Second opinion
AS investors in the stock market know, timing is everything. This is also true of medical consultations. It so happens that everyone who consults me does so past the peak of his problems, at least with regard to smoking and drinking.
'Do you smoke?' I ask the patient.
'Yes, doctor, but not as much as I used to,' he replies.
The strange thing is that I've never met anyone who smokes as much as he used to. I can only conclude, therefore, that it is cutting down on smoking that harms people and drives them to consult their medical advisers.
Heroin addicts are much the same. I ask them why they take the beastly stuff.
'I don't know,' they all reply. 'I suppose I got in with the wrong crowd.'
Who are they, the wrong crowd? I never seem to meet them in the flesh; I only hear about them through the people who get in with them. Sometimes I feel there is a vague but vast conspiracy by the Wrong Crowd to corrupt our youth, but this cannot be the case, because our youth is corrupted by the age of three at the very latest.
Perhaps you can tell that I don't love humanity, at least in its modern British instantiation. Misanthropes have the virtue at least of consistency, unlike philanthropes, who love humanity in gener
al. Misanthropes love humanity neither in particular nor in general, and are far from supposing that an aggregate of vices, weaknesses and follies composes something noble and admirable.
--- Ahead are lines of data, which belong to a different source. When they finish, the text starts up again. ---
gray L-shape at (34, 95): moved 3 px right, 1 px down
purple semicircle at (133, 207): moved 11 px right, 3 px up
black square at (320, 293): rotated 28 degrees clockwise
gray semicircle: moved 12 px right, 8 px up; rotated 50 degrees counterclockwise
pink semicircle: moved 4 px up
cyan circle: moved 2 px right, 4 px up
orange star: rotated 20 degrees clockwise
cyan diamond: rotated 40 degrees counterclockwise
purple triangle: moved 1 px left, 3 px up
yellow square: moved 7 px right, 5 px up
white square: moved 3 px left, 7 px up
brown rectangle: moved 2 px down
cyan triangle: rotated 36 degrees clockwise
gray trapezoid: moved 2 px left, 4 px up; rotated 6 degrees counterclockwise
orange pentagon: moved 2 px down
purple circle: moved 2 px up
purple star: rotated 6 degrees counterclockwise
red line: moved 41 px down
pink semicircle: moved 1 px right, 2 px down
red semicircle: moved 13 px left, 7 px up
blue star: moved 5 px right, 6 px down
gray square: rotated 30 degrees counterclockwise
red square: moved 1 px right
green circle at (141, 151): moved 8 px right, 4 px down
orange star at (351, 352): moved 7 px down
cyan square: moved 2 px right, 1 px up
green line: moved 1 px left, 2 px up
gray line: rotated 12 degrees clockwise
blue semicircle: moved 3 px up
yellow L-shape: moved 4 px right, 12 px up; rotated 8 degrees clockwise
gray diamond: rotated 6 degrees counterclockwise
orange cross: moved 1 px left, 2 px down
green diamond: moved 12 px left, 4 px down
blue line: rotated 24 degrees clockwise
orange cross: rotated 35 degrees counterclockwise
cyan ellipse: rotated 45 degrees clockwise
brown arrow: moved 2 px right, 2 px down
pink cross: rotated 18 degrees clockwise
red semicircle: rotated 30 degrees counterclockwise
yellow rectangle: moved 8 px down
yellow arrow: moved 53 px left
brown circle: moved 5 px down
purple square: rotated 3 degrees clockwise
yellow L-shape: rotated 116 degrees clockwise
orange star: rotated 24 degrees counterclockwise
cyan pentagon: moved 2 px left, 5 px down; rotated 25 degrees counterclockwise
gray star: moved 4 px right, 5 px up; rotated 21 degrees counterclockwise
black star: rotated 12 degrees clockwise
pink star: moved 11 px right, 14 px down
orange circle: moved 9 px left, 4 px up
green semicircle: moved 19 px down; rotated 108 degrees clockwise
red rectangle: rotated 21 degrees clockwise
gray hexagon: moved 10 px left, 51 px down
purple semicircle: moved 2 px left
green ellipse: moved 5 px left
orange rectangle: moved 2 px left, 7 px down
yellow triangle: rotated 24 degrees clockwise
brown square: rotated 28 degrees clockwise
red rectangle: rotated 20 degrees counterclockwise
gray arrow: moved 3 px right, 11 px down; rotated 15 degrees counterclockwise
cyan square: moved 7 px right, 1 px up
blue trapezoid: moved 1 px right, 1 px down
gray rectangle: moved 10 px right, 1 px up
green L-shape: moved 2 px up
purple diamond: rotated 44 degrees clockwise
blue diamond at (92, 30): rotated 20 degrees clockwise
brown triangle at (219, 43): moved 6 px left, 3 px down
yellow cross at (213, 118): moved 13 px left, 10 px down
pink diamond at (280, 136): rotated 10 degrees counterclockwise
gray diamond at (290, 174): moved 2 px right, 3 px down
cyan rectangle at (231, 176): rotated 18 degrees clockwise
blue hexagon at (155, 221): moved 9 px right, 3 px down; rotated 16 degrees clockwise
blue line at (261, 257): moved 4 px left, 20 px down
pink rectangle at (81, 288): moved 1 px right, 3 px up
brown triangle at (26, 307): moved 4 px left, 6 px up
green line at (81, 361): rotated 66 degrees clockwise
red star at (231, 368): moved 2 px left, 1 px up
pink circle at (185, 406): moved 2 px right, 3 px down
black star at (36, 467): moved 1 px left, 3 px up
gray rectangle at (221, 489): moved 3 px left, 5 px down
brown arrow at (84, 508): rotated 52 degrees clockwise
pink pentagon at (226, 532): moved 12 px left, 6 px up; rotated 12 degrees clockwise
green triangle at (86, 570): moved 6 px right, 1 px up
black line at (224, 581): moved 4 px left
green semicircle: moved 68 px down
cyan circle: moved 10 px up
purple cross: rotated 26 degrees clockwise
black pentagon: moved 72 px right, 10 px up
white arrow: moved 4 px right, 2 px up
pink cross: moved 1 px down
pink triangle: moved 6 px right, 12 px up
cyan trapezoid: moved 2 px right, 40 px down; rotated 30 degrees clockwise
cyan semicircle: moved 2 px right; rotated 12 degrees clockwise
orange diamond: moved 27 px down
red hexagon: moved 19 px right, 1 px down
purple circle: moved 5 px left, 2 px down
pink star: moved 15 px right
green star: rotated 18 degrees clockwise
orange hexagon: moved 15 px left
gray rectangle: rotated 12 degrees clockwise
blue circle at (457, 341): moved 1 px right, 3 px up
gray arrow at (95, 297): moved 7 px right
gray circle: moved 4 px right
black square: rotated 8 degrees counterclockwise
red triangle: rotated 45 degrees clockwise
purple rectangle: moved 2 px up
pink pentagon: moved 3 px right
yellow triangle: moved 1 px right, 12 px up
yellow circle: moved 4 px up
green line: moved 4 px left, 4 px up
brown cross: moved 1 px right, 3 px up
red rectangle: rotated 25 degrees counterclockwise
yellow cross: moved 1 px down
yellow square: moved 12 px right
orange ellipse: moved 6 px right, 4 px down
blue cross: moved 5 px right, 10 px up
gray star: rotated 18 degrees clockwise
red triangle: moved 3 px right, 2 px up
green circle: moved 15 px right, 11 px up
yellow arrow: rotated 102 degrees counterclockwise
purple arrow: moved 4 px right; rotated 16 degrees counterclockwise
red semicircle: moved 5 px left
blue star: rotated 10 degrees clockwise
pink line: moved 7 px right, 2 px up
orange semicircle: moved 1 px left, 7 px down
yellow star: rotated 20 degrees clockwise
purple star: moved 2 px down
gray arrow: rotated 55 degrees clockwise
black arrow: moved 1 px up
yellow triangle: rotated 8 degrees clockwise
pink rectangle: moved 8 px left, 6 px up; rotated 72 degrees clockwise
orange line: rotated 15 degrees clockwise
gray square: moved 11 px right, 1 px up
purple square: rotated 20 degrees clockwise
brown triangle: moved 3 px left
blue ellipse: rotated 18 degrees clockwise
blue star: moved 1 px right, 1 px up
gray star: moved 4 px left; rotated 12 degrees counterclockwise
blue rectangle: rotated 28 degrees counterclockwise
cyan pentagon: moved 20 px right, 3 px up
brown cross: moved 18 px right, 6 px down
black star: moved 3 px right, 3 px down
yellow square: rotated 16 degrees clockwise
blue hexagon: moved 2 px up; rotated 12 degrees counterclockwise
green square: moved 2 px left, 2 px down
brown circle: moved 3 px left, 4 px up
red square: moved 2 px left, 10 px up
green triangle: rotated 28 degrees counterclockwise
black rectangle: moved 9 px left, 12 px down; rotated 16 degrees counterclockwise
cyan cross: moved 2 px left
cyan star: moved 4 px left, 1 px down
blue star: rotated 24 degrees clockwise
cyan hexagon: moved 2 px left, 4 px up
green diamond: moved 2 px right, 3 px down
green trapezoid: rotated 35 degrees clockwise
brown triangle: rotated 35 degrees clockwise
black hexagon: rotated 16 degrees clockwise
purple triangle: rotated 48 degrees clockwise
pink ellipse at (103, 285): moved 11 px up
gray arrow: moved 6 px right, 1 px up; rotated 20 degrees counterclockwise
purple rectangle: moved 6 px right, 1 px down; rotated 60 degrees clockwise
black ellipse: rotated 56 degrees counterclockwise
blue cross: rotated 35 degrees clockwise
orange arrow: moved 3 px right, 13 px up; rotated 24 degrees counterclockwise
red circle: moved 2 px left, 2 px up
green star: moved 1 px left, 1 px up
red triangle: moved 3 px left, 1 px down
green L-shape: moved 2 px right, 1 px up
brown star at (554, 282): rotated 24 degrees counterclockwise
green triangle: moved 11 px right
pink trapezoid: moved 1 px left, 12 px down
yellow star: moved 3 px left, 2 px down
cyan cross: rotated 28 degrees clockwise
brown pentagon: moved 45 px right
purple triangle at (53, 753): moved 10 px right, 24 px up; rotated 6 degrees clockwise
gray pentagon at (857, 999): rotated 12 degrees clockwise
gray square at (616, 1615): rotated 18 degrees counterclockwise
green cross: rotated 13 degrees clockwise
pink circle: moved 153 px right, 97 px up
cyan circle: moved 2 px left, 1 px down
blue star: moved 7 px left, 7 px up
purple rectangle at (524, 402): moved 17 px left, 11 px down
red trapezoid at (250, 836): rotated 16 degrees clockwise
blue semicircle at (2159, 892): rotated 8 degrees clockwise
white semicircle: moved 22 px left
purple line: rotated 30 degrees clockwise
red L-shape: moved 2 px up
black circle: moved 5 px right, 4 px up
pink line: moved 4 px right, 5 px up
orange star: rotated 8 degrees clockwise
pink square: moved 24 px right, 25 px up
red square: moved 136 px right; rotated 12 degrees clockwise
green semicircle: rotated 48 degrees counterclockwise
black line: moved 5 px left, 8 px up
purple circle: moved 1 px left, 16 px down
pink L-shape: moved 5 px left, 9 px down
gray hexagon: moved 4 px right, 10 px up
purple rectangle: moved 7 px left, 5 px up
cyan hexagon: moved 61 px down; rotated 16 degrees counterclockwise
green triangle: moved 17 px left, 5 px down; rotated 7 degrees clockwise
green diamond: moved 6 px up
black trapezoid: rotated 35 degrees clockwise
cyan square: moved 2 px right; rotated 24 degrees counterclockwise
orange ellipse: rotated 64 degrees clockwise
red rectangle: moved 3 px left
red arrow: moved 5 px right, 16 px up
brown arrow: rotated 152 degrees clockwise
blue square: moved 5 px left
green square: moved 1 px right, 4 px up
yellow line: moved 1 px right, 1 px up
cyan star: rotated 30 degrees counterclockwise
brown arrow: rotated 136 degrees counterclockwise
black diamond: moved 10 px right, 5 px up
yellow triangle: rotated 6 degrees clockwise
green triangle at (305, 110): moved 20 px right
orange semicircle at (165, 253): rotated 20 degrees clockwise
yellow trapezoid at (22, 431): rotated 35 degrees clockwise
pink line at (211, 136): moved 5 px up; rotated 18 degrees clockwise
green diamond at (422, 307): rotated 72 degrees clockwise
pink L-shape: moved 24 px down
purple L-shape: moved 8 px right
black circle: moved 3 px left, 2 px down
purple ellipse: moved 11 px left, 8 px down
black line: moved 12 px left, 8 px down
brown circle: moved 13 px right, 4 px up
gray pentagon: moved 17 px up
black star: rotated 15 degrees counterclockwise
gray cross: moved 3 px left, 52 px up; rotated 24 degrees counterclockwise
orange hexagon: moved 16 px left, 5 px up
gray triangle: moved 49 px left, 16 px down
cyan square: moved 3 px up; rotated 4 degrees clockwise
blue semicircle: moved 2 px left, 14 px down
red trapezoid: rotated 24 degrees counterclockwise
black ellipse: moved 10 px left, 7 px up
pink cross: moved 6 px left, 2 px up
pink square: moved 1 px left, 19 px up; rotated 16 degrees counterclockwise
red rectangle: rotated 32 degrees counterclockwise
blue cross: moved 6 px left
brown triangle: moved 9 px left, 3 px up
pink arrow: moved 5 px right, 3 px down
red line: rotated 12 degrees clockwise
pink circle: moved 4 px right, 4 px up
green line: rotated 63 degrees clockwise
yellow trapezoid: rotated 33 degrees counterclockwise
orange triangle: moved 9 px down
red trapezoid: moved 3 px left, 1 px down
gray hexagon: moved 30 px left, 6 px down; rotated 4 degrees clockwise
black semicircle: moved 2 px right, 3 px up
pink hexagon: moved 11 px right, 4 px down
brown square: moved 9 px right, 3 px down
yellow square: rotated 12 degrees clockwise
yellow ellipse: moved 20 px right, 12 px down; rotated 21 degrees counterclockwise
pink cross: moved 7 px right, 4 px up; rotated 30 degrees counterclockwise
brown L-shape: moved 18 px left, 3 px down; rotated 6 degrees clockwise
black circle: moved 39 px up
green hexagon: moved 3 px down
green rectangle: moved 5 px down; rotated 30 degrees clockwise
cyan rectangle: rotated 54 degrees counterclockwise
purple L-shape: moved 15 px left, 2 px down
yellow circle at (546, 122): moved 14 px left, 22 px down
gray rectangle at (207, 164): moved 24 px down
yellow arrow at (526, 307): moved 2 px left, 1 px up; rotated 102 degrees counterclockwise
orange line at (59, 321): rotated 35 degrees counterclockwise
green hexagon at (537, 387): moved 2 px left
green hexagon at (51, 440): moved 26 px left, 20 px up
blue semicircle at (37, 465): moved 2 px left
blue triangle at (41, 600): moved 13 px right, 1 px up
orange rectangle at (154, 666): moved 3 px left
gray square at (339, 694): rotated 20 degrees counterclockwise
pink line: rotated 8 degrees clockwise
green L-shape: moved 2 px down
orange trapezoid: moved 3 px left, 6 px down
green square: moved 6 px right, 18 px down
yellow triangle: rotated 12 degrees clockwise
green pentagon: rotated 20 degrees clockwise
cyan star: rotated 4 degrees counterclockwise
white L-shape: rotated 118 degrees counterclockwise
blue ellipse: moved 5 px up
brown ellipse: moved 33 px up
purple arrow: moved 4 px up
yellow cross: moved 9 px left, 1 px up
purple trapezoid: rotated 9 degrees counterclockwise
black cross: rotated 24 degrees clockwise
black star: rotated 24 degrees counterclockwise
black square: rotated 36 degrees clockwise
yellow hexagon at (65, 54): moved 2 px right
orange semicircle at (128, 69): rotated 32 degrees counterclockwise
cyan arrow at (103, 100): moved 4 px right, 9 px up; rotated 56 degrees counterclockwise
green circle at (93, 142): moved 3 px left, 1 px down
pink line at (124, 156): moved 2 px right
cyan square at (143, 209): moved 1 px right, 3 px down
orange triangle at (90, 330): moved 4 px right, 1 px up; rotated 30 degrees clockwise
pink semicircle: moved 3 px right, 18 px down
What a piece of work is a man, indeed: only those who know nothing of life can even pretend to love mankind.
One of my patients last week had tried to kilt herself.
'I was all right,' she said, 'until I met my boyfriend.'
'What's wrong with him?' I asked.
'He's cruel, mentally cruel.'
'In what way?'
'He tells me he goes into the toilet at lunchtime at work, with the women there, and shows them his bits and pieces.'
My next patient was an attractive girl of 16 who — unlike most girls of her age and class — looked mentally alert. But her boyfriend, 17 years older than she, was a rotter: shaven-headed, tattooed, with more rings in his face than a curtain rail. This is what is known in Britain as being yourself. Naturally he hit her, put his hands round her throat to throttle her and punched other men in the pub who so much as glanced at her, to prove his undying love for her. He was, of course, flagrantly unfaithful to her.
'You're thinking of having his baby,' I said.
'Yes, how did you know?'
'Girls in your situation always are.'
'I thought it might change him.'
'But, then again, it might not. Why find out?'
'Everyone deserves a second chance.' 'Even Adolf Hitler?'
'He says he wants my baby.'
'First he will try to procure an abortion by kicking you in the stomach, and then, if that doesn't work, he will abandon you either two months before or two months after the baby's birth. He wouldn't want to waste his money on his child, now would he? And then you will be put into a 17th-floor flat with a chronic schizophrenic on one side and a drug dealer on the other, with an income of £27.81 a week to live on.'
If going down on my knees would have averted her fate, I would have done it.
'I'll think about it,' she said.
She won't, of course; she'll feel about it.